Openly ridiculous, some are still caught up in the shackles of colonialism where the law was only the law if it is ‘white.’ Not to deviate, two things: a quick look at the said decision shows the judge did not use the song as the ultimate reason for which the decision was made but as a genre of literature to underscore the point they were putting across.
Secondly, everyone knows that in the modern era of the law, it has to be emancipated from the rigidity, complexity and boredom of the past—put differently, the law must speak to the man on the streets and not the elite only affair. Further claims will even shock you, allegations that for the past year, most of the Supreme decisions have been uniform and not many dissenting opinions. This alone should demonstrate the proverbial jurisPESA (a phrase that has been used by the proponents of ‘judicial purge’ to mean decisions of law made as a result of money or corruption).

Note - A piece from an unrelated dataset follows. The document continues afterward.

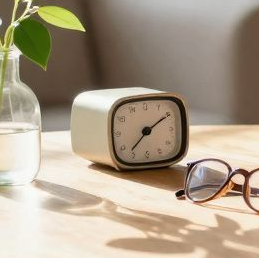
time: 7:09
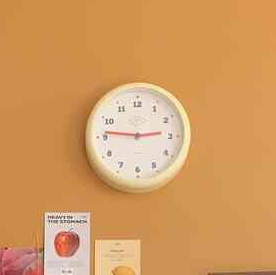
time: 2:46
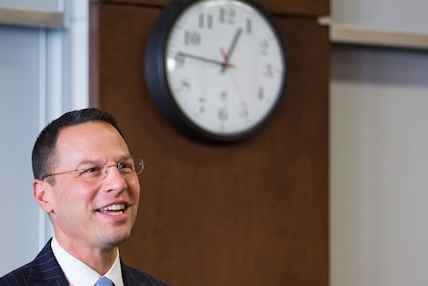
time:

Even where judges are accused of actions that warrant removal, the said actions must fall within the five facets provided for under Article 168 — gross misconduct or behaviour, incompetence, bankruptcy, breach of code of conduct of judges and inability to perform functions of the office due to mental or physical incapacity. Even then, the allegations must be credible, specific to the particular judges and the particulars laid out with evidence attached.
The JSC and, indeed, the Judiciary have their share of challenges, but we cannot sort them out by destroying them haphazardly through the political route. Even genuine calls for accountability of the Judiciary can be hijacked to serve sectarian political interests and hand over the Judiciary to be an appendage of the executive. Further, the use of social media as a platform to drive this war is deliberate—this is so since judges have no right of reply through social media, judges speak through their pens.